▶ [Assignment] Repeat every record below exactly, leaving out the pictures.

[Source information]

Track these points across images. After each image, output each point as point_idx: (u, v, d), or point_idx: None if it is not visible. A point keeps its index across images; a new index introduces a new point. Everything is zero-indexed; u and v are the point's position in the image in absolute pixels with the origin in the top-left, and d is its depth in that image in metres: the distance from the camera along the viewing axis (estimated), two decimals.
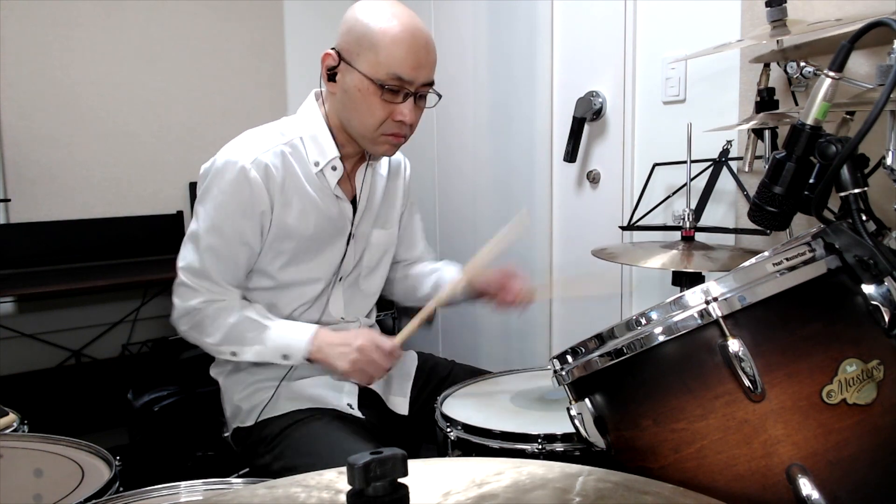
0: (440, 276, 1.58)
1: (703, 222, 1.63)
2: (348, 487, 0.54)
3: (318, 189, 1.35)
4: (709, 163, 1.68)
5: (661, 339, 0.78)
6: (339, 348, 1.28)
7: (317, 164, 1.34)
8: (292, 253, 1.35)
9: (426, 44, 1.26)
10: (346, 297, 1.45)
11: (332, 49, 1.28)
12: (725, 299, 0.76)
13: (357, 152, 1.39)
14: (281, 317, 1.37)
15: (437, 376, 1.53)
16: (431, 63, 1.28)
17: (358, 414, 1.37)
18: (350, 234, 1.40)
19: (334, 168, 1.35)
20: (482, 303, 1.49)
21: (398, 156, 1.55)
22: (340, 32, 1.29)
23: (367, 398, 1.43)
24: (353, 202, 1.41)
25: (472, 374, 1.52)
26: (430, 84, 1.30)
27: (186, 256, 1.32)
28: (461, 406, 1.26)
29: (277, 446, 1.30)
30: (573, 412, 0.89)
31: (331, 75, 1.29)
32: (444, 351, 1.58)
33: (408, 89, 1.26)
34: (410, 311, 1.43)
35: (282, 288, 1.37)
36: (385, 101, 1.25)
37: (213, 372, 1.47)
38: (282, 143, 1.33)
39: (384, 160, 1.50)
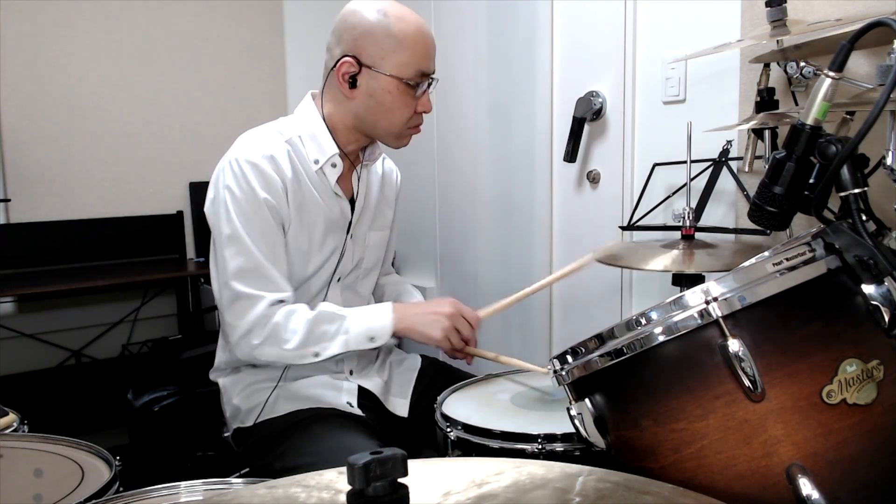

[/Source information]

▶ [Exercise response]
Track these points across images. After each image, output each point as point_idx: (u, v, d), or point_idx: None if it is not visible. A point keeps its index across images; a new index introduces a new point. Everything is zero-indexed; u and v are the point's position in the image in absolute pixels with the origin in the top-left, and d is its depth in that image in metres: the distance from the camera along the viewing axis (estimated), two decimals.
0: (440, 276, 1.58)
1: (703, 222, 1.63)
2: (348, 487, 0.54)
3: (318, 189, 1.35)
4: (709, 163, 1.68)
5: (661, 339, 0.78)
6: (339, 348, 1.28)
7: (317, 164, 1.34)
8: (292, 253, 1.35)
9: (426, 44, 1.26)
10: (346, 297, 1.45)
11: (332, 49, 1.28)
12: (725, 299, 0.76)
13: (357, 152, 1.39)
14: (281, 317, 1.37)
15: (437, 376, 1.53)
16: (431, 63, 1.28)
17: (358, 414, 1.37)
18: (350, 234, 1.40)
19: (334, 168, 1.35)
20: (482, 303, 1.49)
21: (398, 156, 1.55)
22: (340, 32, 1.29)
23: (367, 398, 1.43)
24: (353, 202, 1.41)
25: (472, 374, 1.52)
26: (430, 84, 1.30)
27: (186, 256, 1.32)
28: (461, 406, 1.26)
29: (277, 446, 1.30)
30: (573, 412, 0.89)
31: (331, 75, 1.29)
32: (444, 351, 1.58)
33: (408, 89, 1.26)
34: (410, 311, 1.43)
35: (282, 288, 1.37)
36: (385, 101, 1.25)
37: (213, 372, 1.47)
38: (282, 143, 1.33)
39: (384, 160, 1.50)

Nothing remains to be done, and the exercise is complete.